A perfume basically has three notes that define its character. It is the potency of these three notes that decides the staying power of the fragrance. It has the head-note, heart-note and the base-note. Head-note is the strongest. It is the first whiff of scent that you get once you spritz on your perfume. Then as the perfume settles on your skin, it changes and evolves to the heart-note, which creates the aura around you after mixing with your own pheromones or your scent hormones. Finally what remains and mingles with your own scent long after your first spritz is the base-note. Base-notes are also known as fixatives that help bind the various scents together. They make the scent last longer as they have a slower rate of evaporation.

The Different Notes

Base or Woody: Base-notes generally include earthy animal smells, spices, woods, and resins. Key ingredients - musk, amber, vanilla, sandalwood, benzoin, oakmoss and patchouli.
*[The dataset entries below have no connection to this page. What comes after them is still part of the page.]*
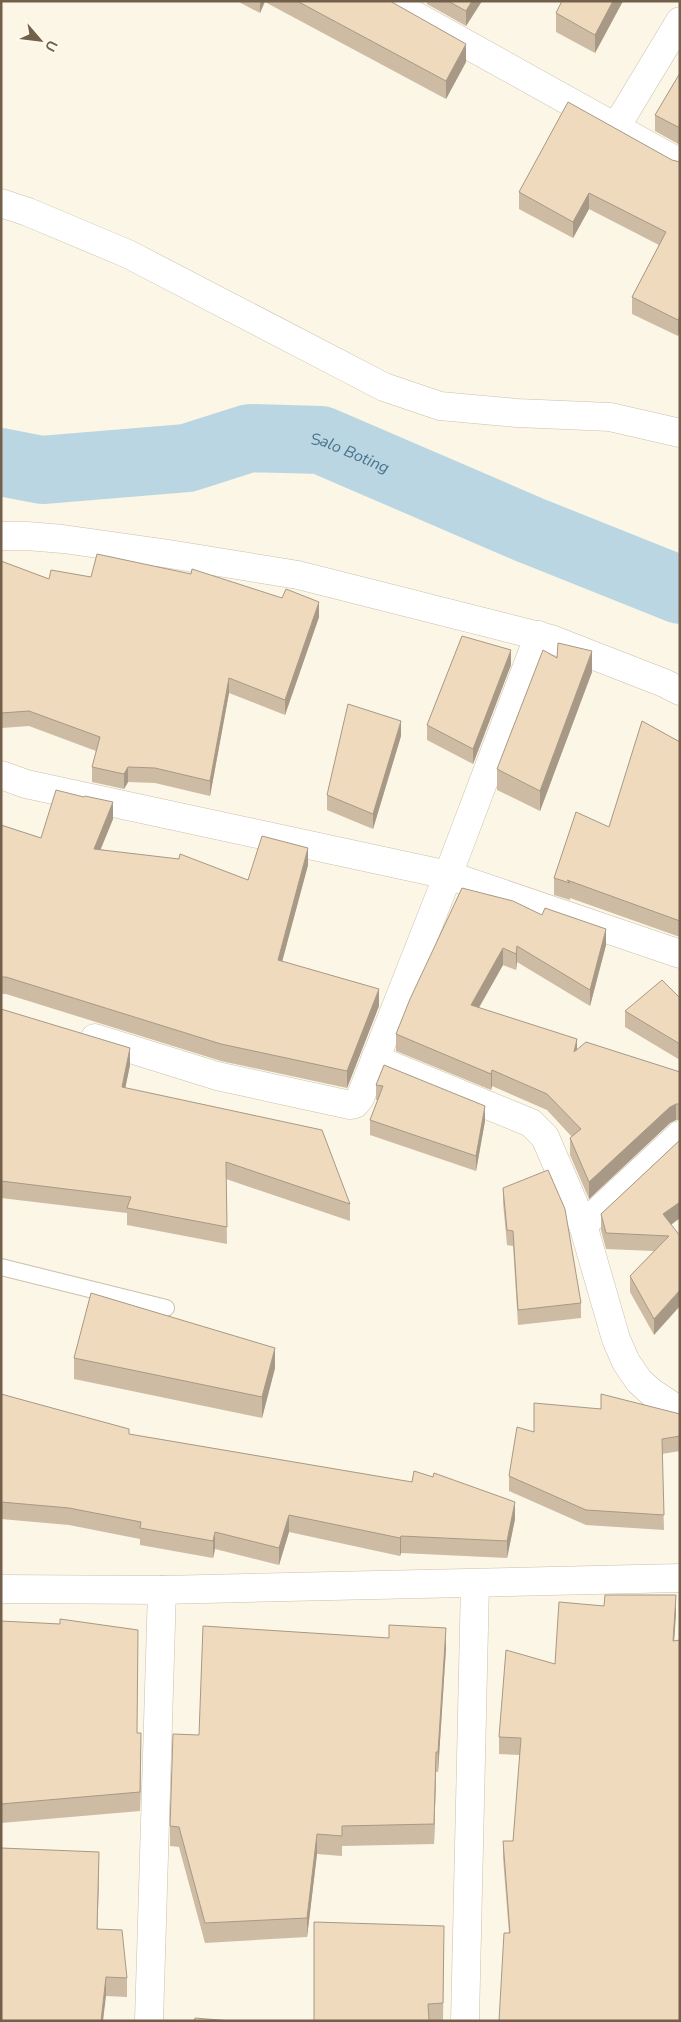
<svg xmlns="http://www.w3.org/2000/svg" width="681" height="2022" font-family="'Nunito Sans',sans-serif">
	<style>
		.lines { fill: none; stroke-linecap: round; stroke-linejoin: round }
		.river { stroke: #bad6e3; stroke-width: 68 }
		.lane-casing { stroke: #ccbfac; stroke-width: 18 }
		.street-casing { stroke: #ccbfac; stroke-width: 29 }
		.lane { stroke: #fff; stroke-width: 16 }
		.street { stroke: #fff; stroke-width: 28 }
		.wall { fill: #cebba3 }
		.shaded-wall { fill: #a79985 }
		.building { fill: #efdabe; stroke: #a79985 }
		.labels { text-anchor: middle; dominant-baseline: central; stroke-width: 4; stroke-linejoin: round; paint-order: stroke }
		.water-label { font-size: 16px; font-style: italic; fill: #4a748b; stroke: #fefaeb }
	</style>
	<rect width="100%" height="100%" fill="#fbf6e5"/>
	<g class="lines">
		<path class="river" id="s1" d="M1 462 42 470 187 458 250 438 321 440 530 530 680 590"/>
		<g class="lane-casing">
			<polyline id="lane" points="1,1267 166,1308"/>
		</g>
		<g class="street-casing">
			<g id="street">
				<polyline points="389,1 680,163"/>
				<polyline points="616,127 680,21"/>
				<polyline points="1,203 28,212 128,254 384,387 440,406 517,413 610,417 680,433"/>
				<polyline points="1,536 27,536 63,539 169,554 298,575 551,639 664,683 680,691"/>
				<polyline points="1,775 26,784 448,875 680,954"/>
				<polyline points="95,1038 217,1076 350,1105 355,1104 360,1098 448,875 539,635"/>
				<polyline points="375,1059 531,1123 545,1137 583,1225 616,1339 626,1362 639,1381 651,1392 680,1411"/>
				<polyline points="583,1225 680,1135"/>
				<polyline points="1,1589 162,1590 680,1578"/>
				<polyline points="149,2021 162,1590"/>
				<polyline points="465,2021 475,1584"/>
			</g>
		</g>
		<use href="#lane" class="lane"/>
		<use href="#street" class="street"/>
	</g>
	<g class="wall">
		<polygon points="237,1 390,1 466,62 446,99 265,2 260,13"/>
		<polygon points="427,1 482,1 466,26 427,4"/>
		<polygon points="562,1 623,1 595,53 556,32 556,13"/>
		<polygon points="680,73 680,145 655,131 655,115"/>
		<polygon points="672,160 680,162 678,336 632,314 632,297 659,245 589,209 573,238 519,209 519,192"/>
		<polygon points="1,561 49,579 91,577 319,617 285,715 229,693 210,796 155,783 128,782 124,789 92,782 92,767 96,751 29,726 1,728"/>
		<polygon points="557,658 592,672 540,811 497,790 497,769"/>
		<polygon points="511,665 473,764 427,740 427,725"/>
		<polygon points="401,736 373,829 327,810 327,795"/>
		<polygon points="680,742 680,937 570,898 570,900 554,895 554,878 609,827"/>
		<polygon points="113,819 100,849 248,880 308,865 282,961 379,1006 347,1088 221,1061 6,994 1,994 1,825 41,838"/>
		<polygon points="462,888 606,945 590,1006 517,962 516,970 503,965 479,1008 577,1049 680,1072 680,1120 676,1120 670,1123 589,1199 570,1155 570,1138 572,1137 547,1110 492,1086 491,1090 396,1051 396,1034"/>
		<polygon points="680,998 680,1060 625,1027 625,1011"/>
		<polygon points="1,1009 130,1065 125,1088 350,1204 350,1221 226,1179 227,1244 127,1225 127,1213 1,1198"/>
		<polygon points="384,1065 485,1121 476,1171 370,1135 370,1120 378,1100 376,1100 376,1085"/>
		<polygon points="680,1140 680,1218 671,1224 654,1335 630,1292 630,1276 654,1251 606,1249 601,1230 601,1214"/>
		<polygon points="503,1188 581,1303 581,1318 518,1325 513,1246 507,1245 503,1203"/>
		<polygon points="74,1358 275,1368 262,1418 74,1379"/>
		<polygon points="1,1394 129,1434 515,1519 507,1558 401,1553 400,1556 289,1532 279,1565 215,1549 213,1558 140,1545 140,1539 69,1525 1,1519"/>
		<polygon points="601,1409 680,1414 680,1451 662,1454 664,1530 586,1525 509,1491 509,1476 534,1432"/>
		<polygon points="676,1613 674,1640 680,2021 509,1933 503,1858 503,1841 513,1841 520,1755 499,1754 499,1737 555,1664"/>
		<polygon points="1,1621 137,1733 141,1752 140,1811 1,1823"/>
		<polygon points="446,1648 438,1772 436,1772 434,1844 342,1846 342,1856 317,1854 307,1937 205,1943 179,1847 170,1846 170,1826 199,1735"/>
		<polygon points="99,1871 97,1929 127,1978 127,1997 106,1996 1,2021"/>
		<polygon points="444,1943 443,2020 314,2021"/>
	</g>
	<g class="shaded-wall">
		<polygon points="260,1 265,1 260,13"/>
		<polygon points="472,1 482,1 466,26 466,11"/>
		<polygon points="613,1 623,1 595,53 595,35"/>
		<polygon points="466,44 466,62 446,99 446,81"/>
		<polygon points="589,193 589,209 573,238 573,222"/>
		<polygon points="680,316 680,332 678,336 678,320"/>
		<polygon points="319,602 319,617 285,715 285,700"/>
		<polygon points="511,650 511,665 473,764 473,749"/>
		<polygon points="592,651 592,672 540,811 540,791"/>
		<polygon points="229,678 229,693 210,796 210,781"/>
		<polygon points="401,721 401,736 373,829 373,814"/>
		<polygon points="128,767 128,782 124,789 124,774"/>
		<polygon points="113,802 113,819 94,866 94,849"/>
		<polygon points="308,848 308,865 278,977 278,960"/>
		<polygon points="606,929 606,945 590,1006 590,990"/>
		<polygon points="517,946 517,962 516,970 516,954"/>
		<polygon points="503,948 503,965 471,1021 471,1005"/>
		<polygon points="379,989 379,1006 347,1088 347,1071"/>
		<polygon points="577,1039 577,1055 574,1052"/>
		<polygon points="130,1048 130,1065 122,1104 122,1087"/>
		<polygon points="492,1070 492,1086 491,1090 491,1074"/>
		<polygon points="676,1104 676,1120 670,1123 589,1199 589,1182 670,1107"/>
		<polygon points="485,1106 485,1121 476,1171 476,1156"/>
		<polygon points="680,1202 680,1218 663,1231 663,1214"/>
		<polygon points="680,1290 680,1306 654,1335 654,1319"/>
		<polygon points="275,1348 275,1368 262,1418 262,1397"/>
		<polygon points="515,1502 515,1519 507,1558 507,1541"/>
		<polygon points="289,1515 289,1532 279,1565 279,1548"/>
		<polygon points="215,1532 215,1549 213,1558 213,1541"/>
		<polygon points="401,1536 401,1553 400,1556 400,1538"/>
		<polygon points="676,1595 676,1613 673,1658 673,1641"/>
		<polygon points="446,1628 446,1648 438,1772 438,1752"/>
		<polygon points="141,1733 141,1752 140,1811 140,1792"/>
		<polygon points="436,1752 436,1772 434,1844 434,1824"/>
		<polygon points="317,1834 317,1854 307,1937 307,1918"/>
		<polygon points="99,1852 99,1871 97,1948 97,1929"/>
		<polygon points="106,1977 106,1996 103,2021 101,2021"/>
	</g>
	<g class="building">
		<polygon points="297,1 390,1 466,44 446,81"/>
		<polygon points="448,1 472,1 466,11"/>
		<polygon points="562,1 613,1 595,35 556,13"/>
		<polygon points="680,73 680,128 655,115"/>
		<polygon points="568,102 672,160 680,162 680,316 678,320 632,297 666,232 589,193 573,222 519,192"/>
		<polygon points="97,554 191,574 192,569 282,598 286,589 319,602 285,700 229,678 210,781 155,768 128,767 124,774 92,767 100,737 29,711 1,713 1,561 49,579 51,570 91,577"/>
		<polygon points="462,636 511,650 473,749 427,725"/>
		<polygon points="558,643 592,651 540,791 497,769 543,650 557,658"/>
		<polygon points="348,704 401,721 373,814 327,795"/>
		<polygon points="642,721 680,742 680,921 567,880 570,883 554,878 576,812 609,827"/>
		<polygon points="56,790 84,797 85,796 113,802 94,849 179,859 180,854 248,880 262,836 308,848 278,960 379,989 347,1071 221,1044 6,977 1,977 1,825 41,838"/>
		<polygon points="462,888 513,901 542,915 545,908 606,929 590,990 517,946 516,954 503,948 471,1005 577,1039 574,1052 586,1042 680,1072 680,1104 676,1104 670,1107 589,1182 570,1138 581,1129 547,1094 492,1070 491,1074 396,1034 410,999"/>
		<polygon points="662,980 680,998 680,1044 625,1011"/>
		<polygon points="1,1009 130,1048 122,1087 322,1130 350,1204 226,1162 227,1227 127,1208 131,1197 1,1181"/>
		<polygon points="384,1065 485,1106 476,1156 370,1120 383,1086 376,1085"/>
		<polygon points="680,1140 680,1202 663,1214 680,1236 680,1290 654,1319 630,1276 669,1236 606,1233 601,1214"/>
		<polygon points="548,1170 565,1209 581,1303 518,1310 513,1231 507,1230 503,1188"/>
		<polygon points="91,1293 275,1348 262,1397 74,1358"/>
		<polygon points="1,1394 129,1429 129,1434 412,1482 414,1471 433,1477 434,1473 515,1502 507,1541 401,1536 400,1538 289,1515 279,1548 215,1532 213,1541 140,1528 141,1522 69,1508 1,1502"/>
		<polygon points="601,1394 680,1414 680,1436 662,1439 664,1515 586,1510 509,1476 517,1427 534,1432 534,1403 601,1409"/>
		<polygon points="605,1595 676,1595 673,1641 680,1640 680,2021 499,2021 504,1933 510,1933 503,1841 513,1841 521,1738 499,1737 506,1650 555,1664 559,1602 604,1606"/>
		<polygon points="60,1619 138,1630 137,1733 141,1733 140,1792 1,1804 1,1621 60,1624"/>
		<polygon points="389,1625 446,1628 438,1752 436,1752 434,1824 342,1826 342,1836 317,1834 307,1918 205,1923 179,1827 170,1826 173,1734 199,1735 203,1626 389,1638"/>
		<polygon points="1,1848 99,1852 97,1929 122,1930 127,1978 106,1977 101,2021 1,2021"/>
		<polygon points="314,1922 444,1926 443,2003 428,2004 429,2021 314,2021"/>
		<polygon points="195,2018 231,2021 194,2021"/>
	</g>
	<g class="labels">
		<g class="water-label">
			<text stroke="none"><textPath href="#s1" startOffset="356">Salo Boting</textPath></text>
		</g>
	</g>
	<rect width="681" height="2022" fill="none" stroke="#72604b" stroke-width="5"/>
	<g transform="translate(40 40) rotate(118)" stroke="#fefaeb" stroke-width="4" paint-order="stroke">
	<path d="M0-4L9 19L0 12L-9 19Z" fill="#72604b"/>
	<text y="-8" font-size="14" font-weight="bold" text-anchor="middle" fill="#72604b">U</text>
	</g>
</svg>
Fresh: Refreshing light scents that include smells like citrus, green, fruity and aquatic. Key ingredients - bergamot, orange, lemon, lime, petitgrain, mandarin, fresh grass and leaves, peppermint and sea foam.   

Floral: Flowery aroma from combination of natural extracts of one or more flowers. Floral aldehydes are rich synthetic smells simulating a natural fragrance. Key Ingredients - rose, jasmine, tuberose, lily of the valley, ylang ylang, orange blossom, lavender, marigold, geranium etc.

Oriental: Rich and sensual reminiscent of the exotic east. Semi oriental or floriental is a lighter fragrance with a blend of floral. Key ingredients - sandalwood, musk, jasmine, cypress, frankincense, rose etc.

Chypre: Rich, long lasting, earthy aroma based on a woody, mossy and flowery complex. It also has some aspects of leather or fruits. Key ingredients - oakmoss, woods of the forest, mature leather, ripe fruits, jasmine, myrrh etc.